Overall, these developments mean that aggregate consumption growth could be weaker than expected in the medium term. We therefore expect the long‑run trend consumption growth rate to establish itself below pre‑pandemic levels. This would translate into a lower natural rate of interest, R*, and lower bond yields. Coupled with our earlier remarks on the possibility of a policy misstep, the likelihood of this outlook presents another headwind for fixed income yields in the medium to long term.
Thus, we believe investors should continue to hold defensive fixed income building blocks within their portfolios. Although overweighting risk assets may prove to be advantageous as consumption snaps back, investors should also include some conservative assets that may provide some risk mitigation in case of a transition toward a lower consumption growth environment.
Shifting Consumption Patterns
Secular shifts in consumer preferences are likely to bring a source of additional creative destruction in several sectors of the economy. Early signs of trend reversals can already be observed in the real estate market, where rents of centrally located apartments in large metropolitan areas have been more adversely affected by the crisis than their rural counterparts. Work‑from‑home technology enablement has allowed renters to reevaluate their preferential housing conditions, and the expectation is that consumers will continue to place increased importance on their living environment. Businesses that rely on customer foot travel will have to fight hard to compete with newly acquired consumer habits.

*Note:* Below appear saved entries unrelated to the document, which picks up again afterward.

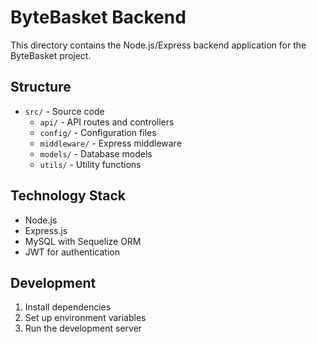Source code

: # ByteBasket Backend

This directory contains the Node.js/Express backend application for the ByteBasket project.

## Structure

- `src/` - Source code
  - `api/` - API routes and controllers
  - `config/` - Configuration files
  - `middleware/` - Express middleware
  - `models/` - Database models
  - `utils/` - Utility functions

## Technology Stack

- Node.js
- Express.js
- MySQL with Sequelize ORM
- JWT for authentication

## Development

1. Install dependencies
2. Set up environment variables
3. Run the development server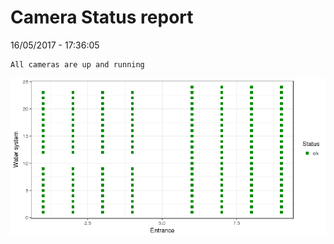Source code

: Camera Status report
================
16/05/2017 - 17:36:05

    All cameras are up and running

![](camreport_files/figure-markdown_github/unnamed-chunk-2-1.png)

Similarly, online and mobile distribution channels have further entrenched themselves into consumption patterns. Sectors such as retail and entertainment saw a pickup in adoption from already elevated levels. More interestingly, however, remote distribution established strong footholds in previously underrepresented sectors such as education and medicine. Technology companies that profit from or enable these trends have been the major beneficiaries of this new reality. Once these changes in consumer behavior have manifested themselves, it is hard to imagine a reversal to pre‑coronavirus patterns.
Investors should also pay close attention to producers’ capacity to cope with lasting changes in consumer preferences. The coronavirus‑induced demand spike for electronics, for example, resulted in a supply shortage of semiconductors at the beginning of 2021, resulting in wide‑ranging production issues affecting many sectors, from automotive to home entertainment.
Therefore, investors need to be nimble in identifying where consumer demand will recover strongly, where it meets supply chains that can accommodate persistently elevated demand levels, and whether consumption will revert back to pre‑crisis patterns or follow new rules. We believe that a broad rotation into small‑cap, value, and emerging market stocks would miss the dispersions that linger beneath the headline “pent‑up demand” story.
Lockdowns have forced consumers to adopt new technologies and habits that have permanently changed consumption patterns. As such, we favor an active management approach within these market segments. Active management is better placed, we believe, to benefit from the nonlinear repricing that will likely occur once we enter a more stable post‑coronavirus environment.